To see that \(F \subset E\), pick any \(x \in F\). We claim that \(x \in E\) also holds. Indeed, since \(x \in F\) we know that either \(x\) is in both \(A\) and \(B\) or \(x\) is in both \(A\) and \(C\). In other words, \(x\) is in \(A\) and also at least one of \(B\) and \(C\). Hence \(x \in E\).

Question B.3

Note the definitions that \(f^{-1}(A) := \{x\in D\colon f(x) \in A \}\) and \((f^{-1}(B))^c = \{x\in D\colon f(x) ∉ B\}\).

To show the equality we can prove the the left hand side (LHS) implies the right hand side (RHS), i.e. LHS \(\Rightarrow\) RHS, and then show that RHS \(\Rightarrow\) LHS. These two steps are usually referred to as necessity and sufficiency (of the RHS for LHS).

Necessity: assume \(x \in f^{-1}(A \setminus B)\), then \(f(x) \in A\) and \(f(x) \notin B\), and so \(x \in f^{-1}(A)\) and \(x \notin f^{-1}(B)\).

Sufficiency: if \(x \in f^{-1}(A) \setminus f^{-1}(B)\), then \(f(x) \in A\) and \(f(x) \notin B\), and so \(x \in f^{-1}(A \setminus B)\).

Question B.4

The issue we have to deal with is the compatibility of the domains and ranges of the functions.

  1. All good

    \[ g \circ f \colon \mathbb{R} \rightarrow \mathbb{R}, \;\; (g \circ f)(x) = \frac{\sin(x)}{1+\sin^2(x)} \]

  2. The range of \(f(x)\) and the domain of \(g(x)\) are disjoint, so the composition is not defined.

  3. The points where \(f(x)=1\) have to be excluded in the composition

    \[ g \circ f \colon \mathbb{R}\setminus\{x: \cos(x)=1\} \rightarrow \mathbb{R}, \;\; (g \circ f)(x) = \frac{\cos(x)}{1-\cos(x)} \]

Question B.5

This is not always true. For example, if \(f(x) = x^2\) and \(g(x) = 4x\), then \(g \circ f\) and \(f \circ g\) differ. Indeed, if we set \(x=1\), then

\[ (g \circ f)(1) = g(f(1)) = 4(1^2) = 4, \]

while

\[ (f \circ g)(1) = f(g(1)) = (4 \times 1)^2 = 16. \]

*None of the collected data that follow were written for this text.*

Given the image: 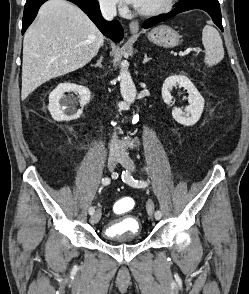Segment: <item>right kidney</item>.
Wrapping results in <instances>:
<instances>
[{
	"mask_svg": "<svg viewBox=\"0 0 249 294\" xmlns=\"http://www.w3.org/2000/svg\"><path fill=\"white\" fill-rule=\"evenodd\" d=\"M65 92H75L79 95L81 109L76 110L75 99L65 97ZM90 91L87 87L72 84L61 83L49 95L48 110L52 118L56 121H70L77 119L83 112V107L90 101Z\"/></svg>",
	"mask_w": 249,
	"mask_h": 294,
	"instance_id": "obj_1",
	"label": "right kidney"
}]
</instances>
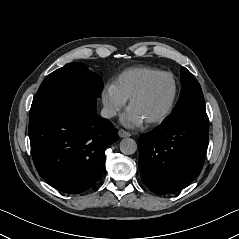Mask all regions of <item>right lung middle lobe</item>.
Wrapping results in <instances>:
<instances>
[{"label":"right lung middle lobe","instance_id":"obj_1","mask_svg":"<svg viewBox=\"0 0 239 239\" xmlns=\"http://www.w3.org/2000/svg\"><path fill=\"white\" fill-rule=\"evenodd\" d=\"M103 89L99 75L82 63H69L51 73L40 85L34 96L31 109L49 98L70 91H84L98 97Z\"/></svg>","mask_w":239,"mask_h":239}]
</instances>
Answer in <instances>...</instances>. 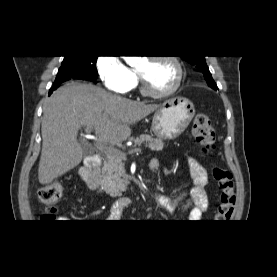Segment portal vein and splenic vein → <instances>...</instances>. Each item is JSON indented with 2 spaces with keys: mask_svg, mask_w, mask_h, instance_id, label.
Wrapping results in <instances>:
<instances>
[{
  "mask_svg": "<svg viewBox=\"0 0 277 277\" xmlns=\"http://www.w3.org/2000/svg\"><path fill=\"white\" fill-rule=\"evenodd\" d=\"M86 131L87 132H90V129L89 127L86 128ZM95 146L102 152H104L108 157L116 152H118L116 149L112 148V147H108V146H104L103 144L101 143H96ZM135 152H141V148H136L134 150Z\"/></svg>",
  "mask_w": 277,
  "mask_h": 277,
  "instance_id": "obj_1",
  "label": "portal vein and splenic vein"
}]
</instances>
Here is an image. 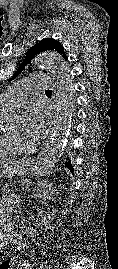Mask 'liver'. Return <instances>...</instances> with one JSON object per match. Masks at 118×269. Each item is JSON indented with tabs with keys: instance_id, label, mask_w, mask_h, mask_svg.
<instances>
[{
	"instance_id": "6515ba94",
	"label": "liver",
	"mask_w": 118,
	"mask_h": 269,
	"mask_svg": "<svg viewBox=\"0 0 118 269\" xmlns=\"http://www.w3.org/2000/svg\"><path fill=\"white\" fill-rule=\"evenodd\" d=\"M22 161H3L0 162V168H8L10 167L12 164H16V163H21Z\"/></svg>"
}]
</instances>
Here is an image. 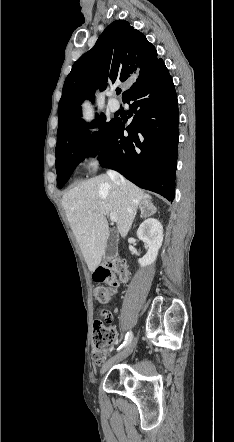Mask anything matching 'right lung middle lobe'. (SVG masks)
Instances as JSON below:
<instances>
[{
    "label": "right lung middle lobe",
    "instance_id": "obj_1",
    "mask_svg": "<svg viewBox=\"0 0 234 442\" xmlns=\"http://www.w3.org/2000/svg\"><path fill=\"white\" fill-rule=\"evenodd\" d=\"M98 119L99 115L96 116V123L91 124V126H100L97 133L88 135L87 125L84 123L67 142L56 148V172L59 188H62L68 181L78 162L83 161L87 155L94 156L103 150L116 120L105 122L104 114L99 122Z\"/></svg>",
    "mask_w": 234,
    "mask_h": 442
}]
</instances>
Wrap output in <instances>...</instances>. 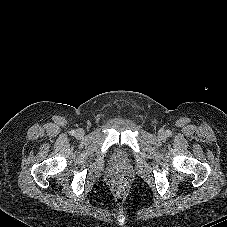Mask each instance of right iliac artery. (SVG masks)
<instances>
[{
  "label": "right iliac artery",
  "mask_w": 227,
  "mask_h": 227,
  "mask_svg": "<svg viewBox=\"0 0 227 227\" xmlns=\"http://www.w3.org/2000/svg\"><path fill=\"white\" fill-rule=\"evenodd\" d=\"M70 133H71V135H74V134H75V131H74V130H72Z\"/></svg>",
  "instance_id": "obj_1"
}]
</instances>
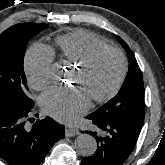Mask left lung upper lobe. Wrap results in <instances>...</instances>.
Wrapping results in <instances>:
<instances>
[{"label": "left lung upper lobe", "mask_w": 165, "mask_h": 165, "mask_svg": "<svg viewBox=\"0 0 165 165\" xmlns=\"http://www.w3.org/2000/svg\"><path fill=\"white\" fill-rule=\"evenodd\" d=\"M125 48L129 71L118 94L89 117L103 121H117L142 127L144 121V84L141 70L129 46L120 38Z\"/></svg>", "instance_id": "obj_1"}]
</instances>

Hence \(g \circ f \not= f \circ g\) as claimed.

Note

Can you think of restrictions on \(f\) and \(g\) that would make the claim true?

Question B.6

  1. \(f^{\prime}_{1}(x, y) = 2x - y -3x^2\)

    \(f^{\prime}_{2}(x, y) = -2y - x\)

    \(f^{\prime\prime}_{1, 1}(x, y) = 2 - 6x\)

    \(f^{\prime\prime}_{2, 2}(x, y) = -2\)

    \(f^{\prime\prime}_{1, 2}(x, y) = -1\)

    \[\begin{split} f(x, y) \text{ is concave } \iff \begin{cases} f^{\prime\prime}_{1, 1}(x, y) = 2 - 6x \leq 0 \\ f^{\prime\prime}_{2, 2}(x, y) = -2 \leq 0 \\ f^{\prime\prime}_{1, 1}(x, y) f^{\prime\prime}_{2, 2}(x, y) - f^{\prime\prime}_{1, 2}(x, y)^2 = (2 - 6x)(-2) - (-1)^2 = 12x - 5 \geq 0 \\ \end{cases} \\ \iff x \geq \frac{5}{12}\\ \end{split}\]

    Thus, \(S = \{(x, y) \in \mathbb{R^2}: x \geq \frac{5}{12}\}= [\frac{5}{12}, +\infty) \times \mathbb{R}\).

  2. We just replace all the inequality in question 1 to strict inequality, and we get \(S = \{(x, y) \in \mathbb{R^2}: x > \frac{5}{12}\}= (\frac{5}{12}, +\infty) \times \mathbb{R}\).